Terms of Sale for Online Courses

(A) These Terms of Sale set out the terms and conditions on which Our Courses are accessed via Subscriptions, are sold by Us to business clients through this website, www.grahamgodfrey.com (“Our Site”).

 

(B) Before you purchase a Subscription from Us, you must read these Terms of Sale carefully and ensure that you understand them. You are required to read and accept these Terms of Sale before placing your order for a Subscription.  If you do not agree to comply with and be bound by these Terms of Sale, you will not be able to purchase a Subscription and access Our Courses through Our Site.  These Terms of Sale, as well as any and all Contracts are in the English language only.

 

1. Definitions and Interpretation 

a) In these Terms of Sale, unless the context otherwise requires, the following expressions have the following meanings:

 

“Contract”

means a contract for the purchase of a Subscription to access Our Courses, as explained in Clause 6;

“Data Protection Legislation”

means all applicable legislation in force from time to time in the United Kingdom applicable to data protection and privacy including, but not limited to, the UK GDPR (the retained EU law version of the General Data Protection Regulation ((EU) 2016/679), as it forms part of the law of England and Wales, Scotland, and Northern Ireland by virtue of section 3 of the European Union (Withdrawal) Act 2018); the Data Protection Act 2018 (and regulations made thereunder); and the Privacy and Electronic Communications Regulations 2003 as amended;

“Intellectual Property Rights”

means copyright, rights related to copyright such as moral rights and performers rights, patents, rights in inventions, rights in confidential information, Know-how, trade secrets, trade-marks, geographical indications, service marks, trade names, design rights, rights in get-up, database rights, databases, the right to sue for infringement, unfair competition and passing off, and all similar rights of whatever nature wherever in the world arising and, in each case: (i) whether registered or not, (ii) including any applications to protect or register such rights, (iii) including all renewals and extensions of such rights or applications, (iv) whether vested, contingent or future and (v) wherever existing;

“Our Courses”

means the digital training course materials content sold by Us through Our Site;

“Subscription”

means a paid subscription to Our Site providing access to Our Courses;

“Subscription Confirmation”

means the acceptance and confirmation of your purchase of a Subscription;

“Subscription ID”

means the reference number for your Subscription; and

“We/Us/Our”

means GGLG Ltd, a company registered in England under number 09661093, whose registered address is 3rd Floor, Lawford House, Albert Place, London, N3 1QA.

 

2. Information About Us

a) Our Site,  www.personalprotection.academy, is owned and operated by Us. 

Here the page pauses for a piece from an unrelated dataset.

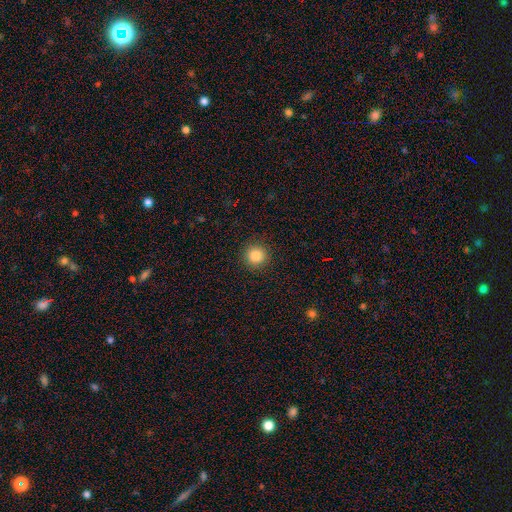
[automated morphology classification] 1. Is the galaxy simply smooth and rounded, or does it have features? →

b) Our VAT number is 393170001.

3. Access to and Use of Our Site

a) Access to Our Site is free of charge.

b) It is your responsibility to make any and all arrangements necessary in order to access Our Site.

c) Access to Our Site is provided “as is” and on an “as available” basis.  We may alter, suspend or discontinue Our Site (or any part of it) at any time and without notice.  We will not be liable to you in any way if Our Site (or any part of it) is unavailable at any time and for any period.

d) Use of Our Site is subject to Our Website Terms of Use.  Please ensure that you have read them carefully and that you understand them.

4. Business Customers and Consumers

a) These Terms of Sale apply to business customers only and do not apply to individual consumers purchasing Our Courses for personal use (that is, not in connection with, or for use in, their trade, business, craft, or profession).  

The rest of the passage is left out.